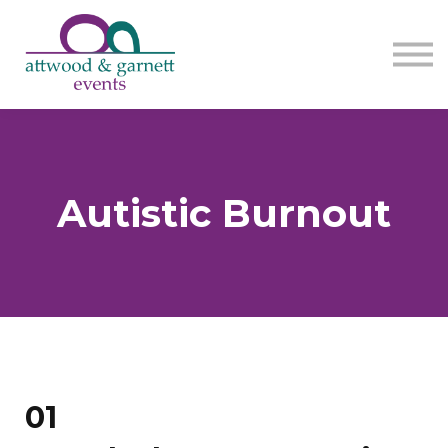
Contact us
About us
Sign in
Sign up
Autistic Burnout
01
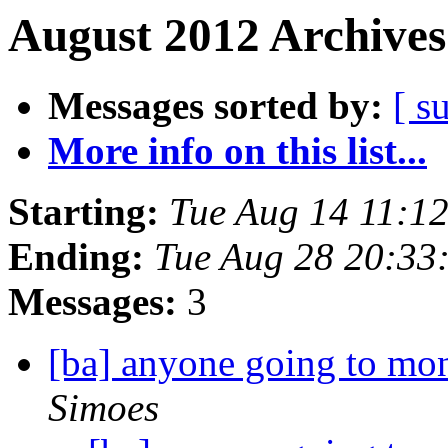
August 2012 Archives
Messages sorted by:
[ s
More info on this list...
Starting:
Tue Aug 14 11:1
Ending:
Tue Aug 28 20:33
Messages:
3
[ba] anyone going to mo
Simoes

> _AIM OF THE TASK_
Reproduce each record above by retyping it exactly; omit all images.

> _ANSWER BELOW_
Contact us
About us
Sign in
Sign up
Autistic Burnout
01
August 2012 Archives
Messages sorted by:
[ s
More info on this list...
Starting:
Tue Aug 14 11:1
Ending:
Tue Aug 28 20:33
Messages:
3
[ba] anyone going to mo
Simoes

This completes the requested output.